Un héritage sonore exceptionnel
À la mort du Dr Longueville en 2020, sa petite-fille, Julie Marcelline Pujol, a hérité de ces cassettes. Elle les a transformées en un podcast de 25 minutes, qui restitue le ton singulier de ces récits. L'accent parisien d'antan et les anecdotes personnelles donnent vie à une époque révolue. Les auditeurs découvrent un quartier populaire où les conditions de vie étaient particulièrement rudes.
La précarité au quotidien
Les témoignages décrivent des logements surpeuplés, infestés de punaises, où l'eau devait être cherchée à la fontaine. L'absence de soins médicaux était criante : « Vous êtes le premier médecin que je paie », s'amuse un vieillard. Les enfants mouraient en bas âge, et les semaines de travail atteignaient soixante-dix heures, six jours sur sept. Dès 12 ans, les parents envoyaient leurs enfants travailler. « Une vie de miséreux », résume l'un des patients.
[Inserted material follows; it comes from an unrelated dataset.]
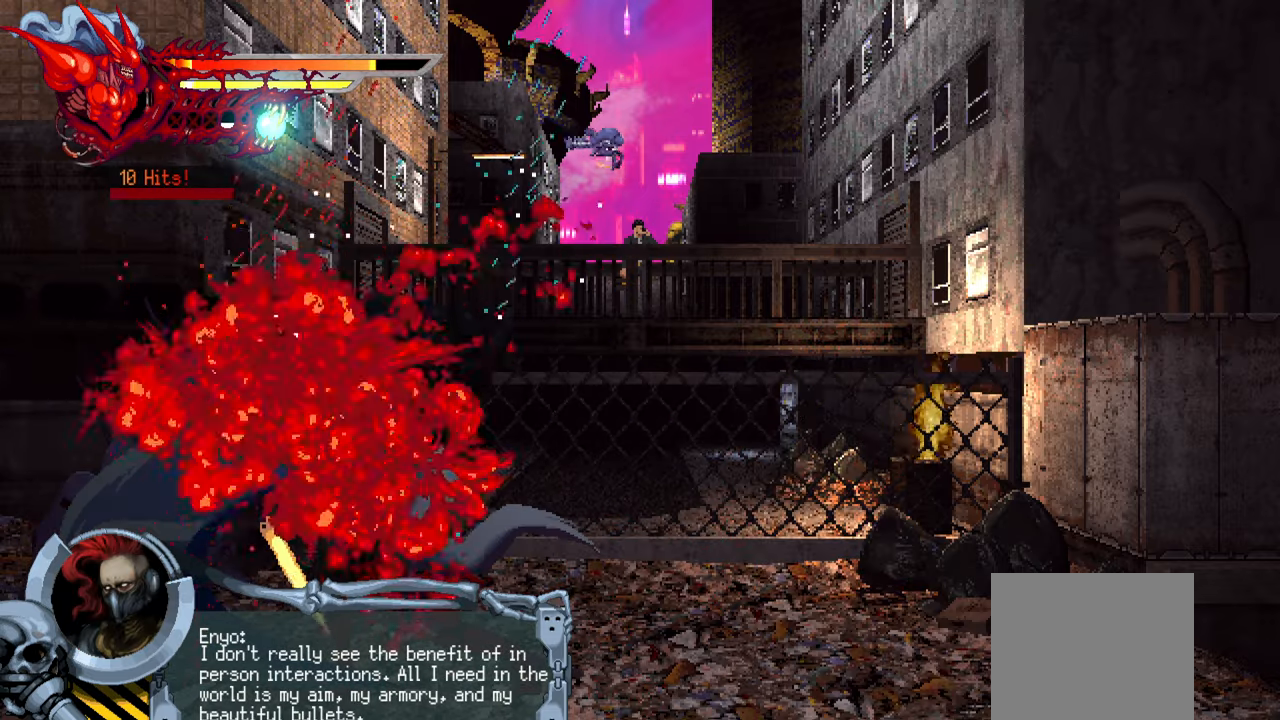
{"buttons": ["SQUARE"], "right_stick": "center", "events": [[33, "SQUARE", "up"], [150, "DPAD_LEFT", "up"], [416, "SQUARE", "down"]]}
Un univers rude mais solidaire
Malgré la dureté, le podcast révèle une solidarité plus forte qu'aujourd'hui. Les bagarres au couteau étaient fréquentes, mais le soir, chacun sortait sa chaise devant sa porte pour bavarder avec ses voisins. Julie Marcelline Pujol souligne que ces enregistrements montrent « un monde où la précarité était compensée par l'entraide et la proximité humaine ». Le podcast offre ainsi une réflexion sur les mutations sociales, entre misère et chaleur collective.
Un format immersif
« Les Cassettes du Dr Longueville » fait partie de la série « Profils » d'Arteradio. La réalisation soignée met en valeur les voix des patients, sans commentaire superflu. Chaque récit est un fragment d'histoire, rendant hommage à ces vies modestes. Thierry Noisette, critique pour TéléObs, qualifie le podcast de « captivant », notant qu'il raconte autant les histoires individuelles que l'époque tout entière.